Companies start supplier continuous improvement programs with the best intentions. Unfortunately, external market forces often hamper results. In extreme cases, sudden market downturns can cloud judgement into short-term, one-sided profit maximizing. During tough times, businesses can quickly erase years invested in supplier trust or embolden bonds in new ways.
Sharing cost reductions does not have to be a zero-sum game where savings are a finite pie to be divided up. Driving greater profitability at our companies and stronger more resilient supply bases are not mutually exclusive activities. We need to do both—optimize costs and grow the revenue pie. It is possible to enhance both your company your supplier’s company to maximize the “extended enterprise value.”
Today, suppliers are an important extension of organizations often creating the very innovations that ensure our future. Directly put, we need a robust profitable supply base to make investments in innovative new products and services that will underpin our company’s future offerings. Below are several considerations for building more productive partnerships that enhance mutual enterprise value.
People productivity is key
Over the past decade, global productivity has realized marginal gains despite exponential growth in technology advancements and investments.
For example, U.S. labor productivity increases have been falling dramatically; 2.8% from 1947-1983 to 2.6% from 2000-2007 to 1.3% from 2007-2014. Much of the drop in labor productivity gains can be attributed to significant drops in total factor productivity (TFP), the measure most associated with contribution to efficiency stemming from technology and innovation.
In a more dynamic world, we need to seek approaches to increase our suppliers’ efficiency and hence productivity. Thus, seeking and actively sharing productivity tools with suppliers can enable greater extended enterprise results.
How to accelerate supplier continuous improvement results
1. Share learning resources
Companies need to approach continuous improvement with a continuous learning mindset. It is impossible to know everything. Avoid the pressure of feeling like you need to quickly produce a tool and answer for every challenge. In fact, it is best to take a servant leadership approach by not claiming to know everything about continuous improvement.
We must check our ego at the door and approach the sharing of learning resources as a collegial affair and not as a lecturer-student relationship. Find ways to highlight things you recently learned and work wherever possible to lower formality barriers. A little self-humility never hurts. The more we approach supplier relationships as trusting members of our extended enterprise the less stress and more flow we will realize in our efforts.
2. Broker business relationships
Suppliers are extremely resourceful, smaller organizations by default must be more self-sufficient. However, it is less productive to identify and qualify all the necessary resources needed to realize and maintain a lean enterprise. The chances are that you, regardless of title, wield a certain degree of influence. You need to flex these connections for your suppliers. Seek ways to leverage your relationships to improve your suppliers’ companies.
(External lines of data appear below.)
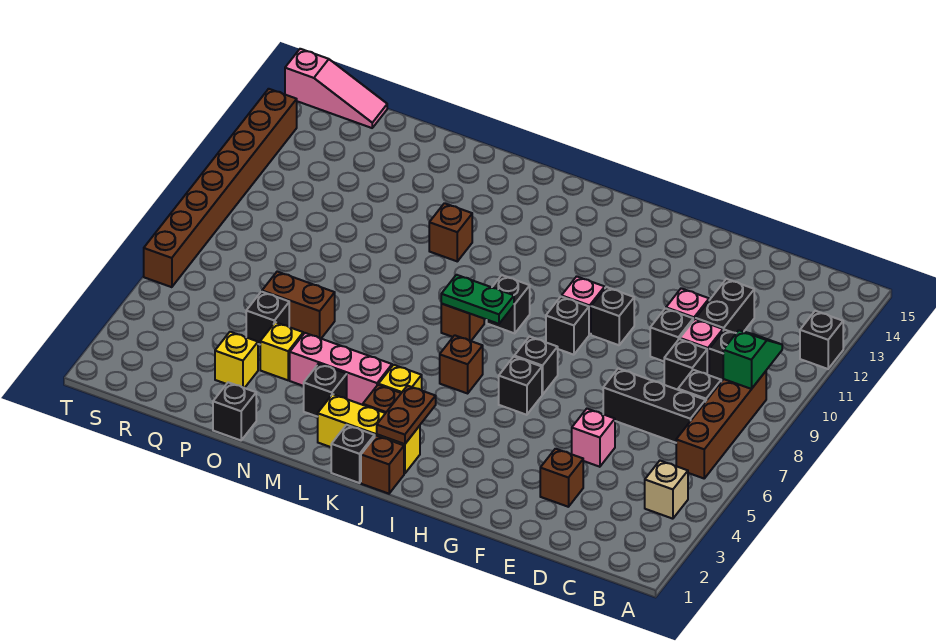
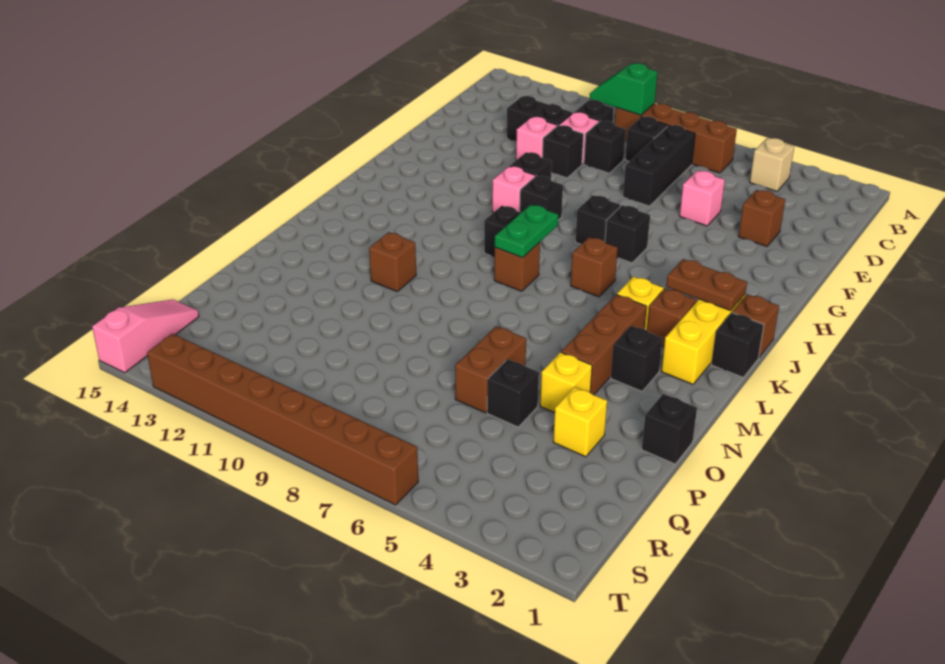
black 1x1 brick [800,311,843,369] -> none
pink 1x3 brick [290,333,392,405] -> brown 1x3 brick [561,295,647,395]

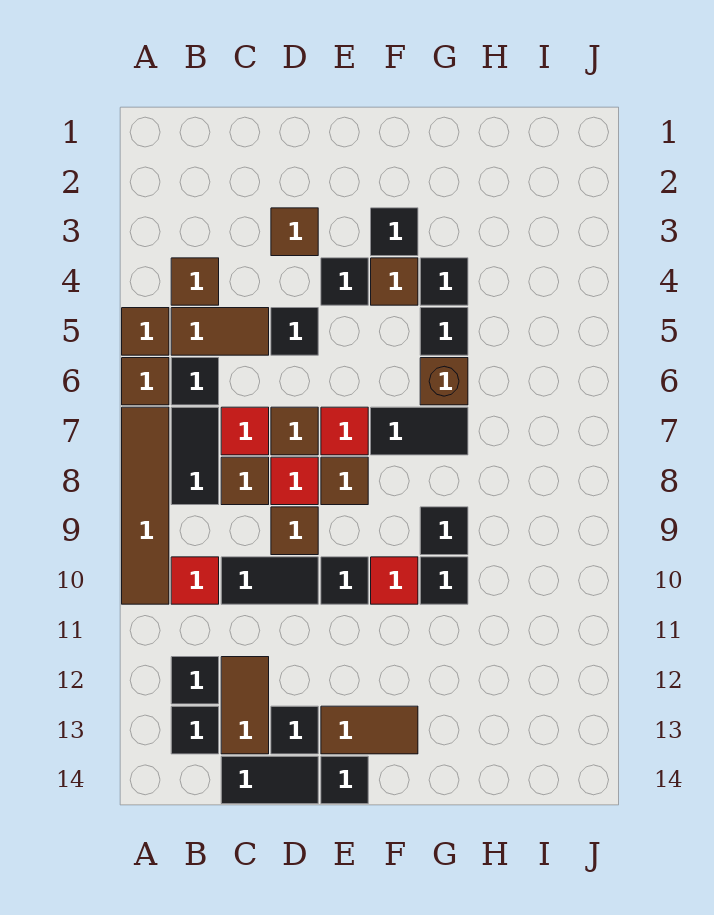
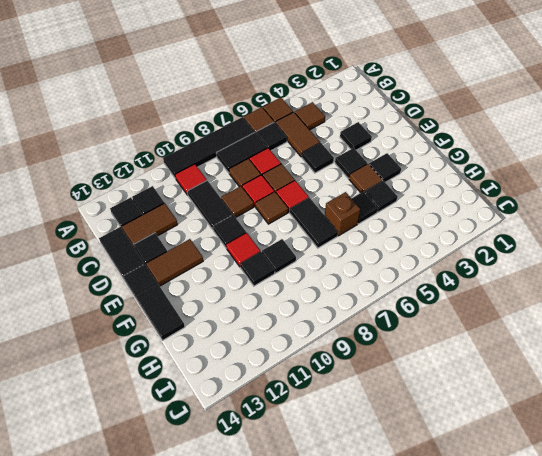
brown 1x4 tile [122,407,169,604] -> black 1x4 tile [163,117,255,178]
brown 1x1 tile [271,208,318,256] -> black 1x1 tile [340,122,372,150]
brown 1x2 tile [321,706,418,754] -> brown 1x2 tile turned to [146,239,203,286]
none -> black 1x2 tile [135,284,185,341]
One approach is developing a short list of supply chain continuous improvement services and software firms that can accelerate your suppliers’ efforts. Large manufacturers in automotive and building products have structured programs that provide access to preferred vetted service and software firms at pre-negotiated rates. Select leaders are taking this concept one step further by co-creating supplier resource programs with invoice credit programs that reduce both their and suppliers’ costs. These programs are also providing expanded training resources and standardized support offerings. This will not only save your suppliers time and money it will likely lower extended enterprise risk.
3. Provide productivity tools
Newer productivity software tools such as automated plan for every part helps suppliers standardize and institutionalize lean continuous improvement best practices. Further, forward thinking organizations are realizing that making software tools available to their supply base has several halo benefits. Notable benefits include fostering a “customer of choice” company image which can lead to preferred commercial terms, innovation access and prioritized cost reduction initiatives.
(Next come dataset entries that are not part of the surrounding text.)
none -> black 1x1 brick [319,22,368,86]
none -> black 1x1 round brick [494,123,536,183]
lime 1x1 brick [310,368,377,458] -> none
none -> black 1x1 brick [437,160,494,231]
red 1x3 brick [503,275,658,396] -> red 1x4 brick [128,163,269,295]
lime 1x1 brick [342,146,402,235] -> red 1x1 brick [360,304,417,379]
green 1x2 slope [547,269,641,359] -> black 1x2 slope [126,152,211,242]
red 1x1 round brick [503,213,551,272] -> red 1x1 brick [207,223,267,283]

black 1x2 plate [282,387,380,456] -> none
Toyota has developed and fostered a sustained continuous improvement advantage over decades with their Toyota Production System (TPS) methodology. Similarly, empowering your supply base with access to cost effective productivity software tools can help align suppliers with your success.
Standardizing continuous improvement initiative project management can further increase productivity while aligning work. The project management of initiatives from inventory to delivery to packaging to sourcing optimization is migrating to more collaborative software. Suppliers can more efficiently execute and communicate initiatives statuses via agile project management software freeing up their time to get more done.
Accelerating mutual value creation
Corporate strategy books repeatedly cite the perils of competing on cost alone. Why then do we revert to aggressively squabbling for every penny and nickel with suppliers? It turns out that investing in relationships and continuous improvement initiatives take time. As with all things that take time, few people are willing to make the investment.
During times of rapid change, we can be tempted to revert to paths of least resistance. However, it is difficult times that offer the largest opportunities to buck the alure of short term thinking and double down on partnering with your suppliers to drive long term mutual enterprise value.